Wednesday, March 17, 2010

Praying for Life

I went to the local abortion clinic to pray as part of the Spring 40 Days for Life event. I wanted to share with you a little about my experience today.

Today was my first time out during this campaign. As I turned onto Latrobe, my heart was immediately heavy. I look at my 4 year old daughter who was with me and was overwhelmed with thankfulness that I chose life for her. I had only known her "dad" two weeks when I became pregnant. I was already a single mother and knew all that was involved with having another child. However, because of the culture of life I was a part of, I KNEW abortion was not an option. Standing on that sidewalk today and watching as about every 10 minutes another woman showed up to end an innocent life, my heart was breaking. We may not always understand God's plans, but that is okay. We don't know why He chooses us to carry the precious life inside of us, yet He knows why. So many women abort because a baby doesn't fit into her plans, but God's plans are so much greater than anything we could ever imagine or dream.

As the "supporters" of these women gathered outside and began talking to each other I found it interesting how abortion either unites or divides us. These people from various walks of life were on the steps of the clinic conversing. Most likely it was about us praying for them and the women and babies inside. They don't want to hear us or talk to us because then they have to face what they already know to be truth. A life is at stake.

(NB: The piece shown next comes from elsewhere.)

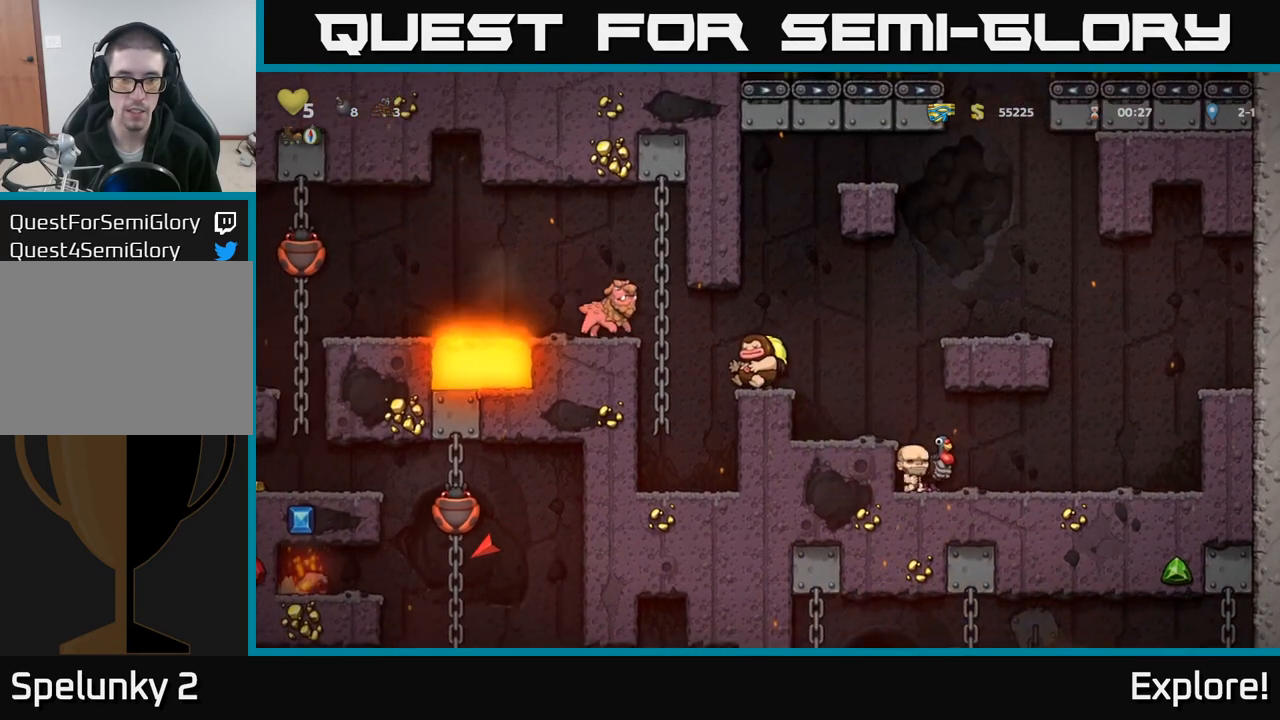
{"buttons": [], "left_stick": "center", "right_stick": "center", "events": []}
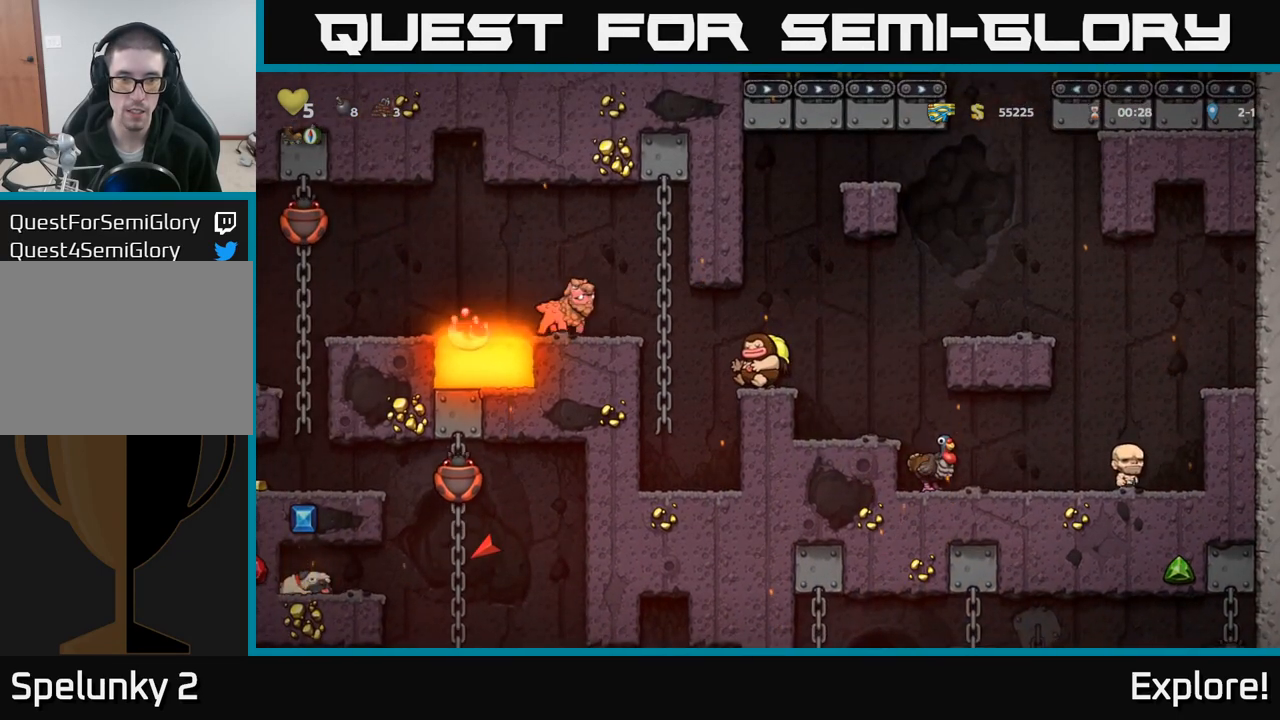
{"buttons": [], "left_stick": "center", "right_stick": "center", "events": []}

A blessing is being turned away. A baby is dying.

I am still grieving over each life lost today. Even more I am grieving for the mother. Just because the baby dies, it doesn't make them any less of a mother. She is still a mom. She will always be a mom. She is just rejecting all the blessings God had planned for that little life and her own. I pray for the Holy Spirit to manifest in ways she never imagines around her. Even now I am praying for the women currently there. The one who is being convicted and really isn't sure of her decision. I pray she knows how much Christ loves her and He will NEVER leave her alone. Not even on an abortion table.